La régularisation, puis le refus
Lorsque la demande d’effet unitaire présente une irrégularité, l’OEB invite d’abord le titulaire à la corriger dans un délai imparti (règle 6 des règles relatives à la protection unitaire conférée par un brevet (UPR)). Faute de régularisation, l’OEB rejette la demande par une décision.
Le piège du retour au « faisceau »
En cas de refus, le brevet reste un brevet européen « classique », à valider pays par pays. Or les délais de validation nationale (souvent trois mois à compter de la délivrance, article 65 de la CBE) peuvent, entre-temps, avoir expiré. Miser tout sur l’effet unitaire sans filet de validation nationale est donc un pari : en cas de refus tardif, on peut se retrouver sans rien.
La restauration des droits
Le délai d’un mois est inextensible, mais il peut faire l’objet d’une restauration (règle 22 UPR), à condition de démontrer que l’on a fait preuve de toute la vigilance nécessaire (la classique « due care »), dans des délais stricts (en principe deux mois après la cessation de l’empêchement, et au plus un an). Autant dire qu’il ne faut pas compter dessus comme stratégie : c’est un filet de sécurité, pas un calendrier de rechange.
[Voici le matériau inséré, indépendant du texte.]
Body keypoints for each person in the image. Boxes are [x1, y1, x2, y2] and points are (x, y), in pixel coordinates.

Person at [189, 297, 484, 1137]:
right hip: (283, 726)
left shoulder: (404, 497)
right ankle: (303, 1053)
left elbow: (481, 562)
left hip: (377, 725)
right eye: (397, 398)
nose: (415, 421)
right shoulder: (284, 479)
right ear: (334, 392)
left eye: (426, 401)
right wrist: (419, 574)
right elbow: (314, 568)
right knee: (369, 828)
Le recours : devant la JUB, pas devant l’OEB
Voici la curiosité du système. Lorsque l’OEB statue sur l’effet unitaire, il n’agit pas comme office de délivrance au titre de la CBE : il exécute une tâche confiée par le règlement 1257/2012 (article 9).
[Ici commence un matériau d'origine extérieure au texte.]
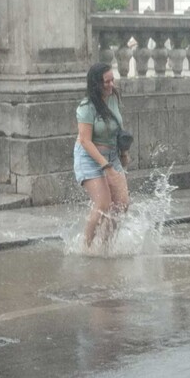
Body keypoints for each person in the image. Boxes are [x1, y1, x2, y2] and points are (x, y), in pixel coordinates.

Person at [74, 63, 130, 251]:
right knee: (103, 204)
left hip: (112, 155)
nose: (111, 85)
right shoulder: (86, 107)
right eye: (106, 81)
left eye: (112, 80)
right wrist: (106, 167)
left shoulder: (113, 97)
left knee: (122, 204)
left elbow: (117, 129)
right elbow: (85, 141)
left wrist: (123, 153)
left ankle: (106, 246)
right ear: (96, 84)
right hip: (89, 157)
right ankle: (86, 248)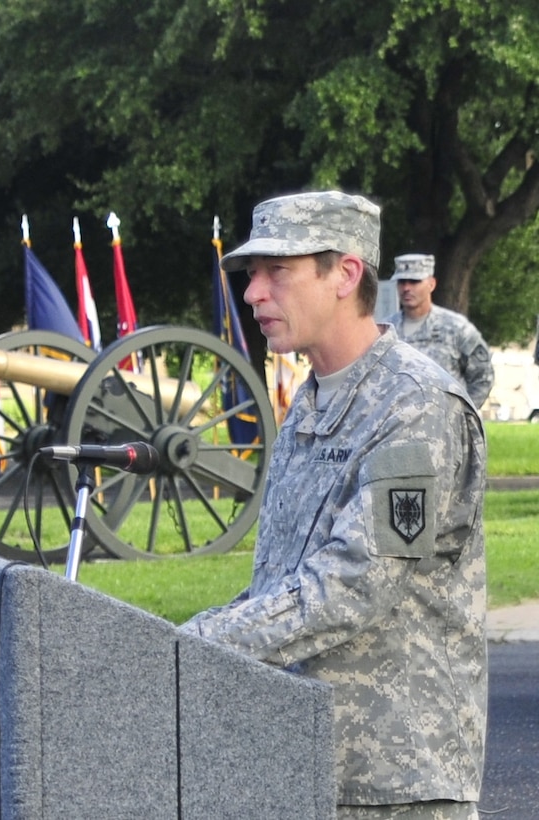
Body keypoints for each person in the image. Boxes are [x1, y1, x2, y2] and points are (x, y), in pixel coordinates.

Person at [179, 191, 487, 819]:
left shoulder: (417, 406)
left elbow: (352, 585)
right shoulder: (311, 405)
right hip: (308, 768)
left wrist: (195, 643)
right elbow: (280, 581)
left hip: (397, 785)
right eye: (252, 275)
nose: (252, 294)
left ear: (346, 273)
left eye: (277, 272)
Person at [386, 254, 494, 408]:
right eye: (401, 282)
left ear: (431, 284)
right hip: (396, 425)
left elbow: (483, 377)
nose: (406, 288)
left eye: (414, 281)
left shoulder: (456, 328)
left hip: (444, 426)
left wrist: (462, 415)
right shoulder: (386, 330)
Conséquence : ses décisions en matière d’effet unitaire ne sont pas contestables devant les chambres de recours de l’OEB, mais devant la Juridiction unifiée du brevet (article 32, paragraphe 1, point i, de l’accord concernant la JUB). On conteste donc une décision de l’OEB… devant un tribunal, et non devant l’OEB lui-même. Il fallait y penser.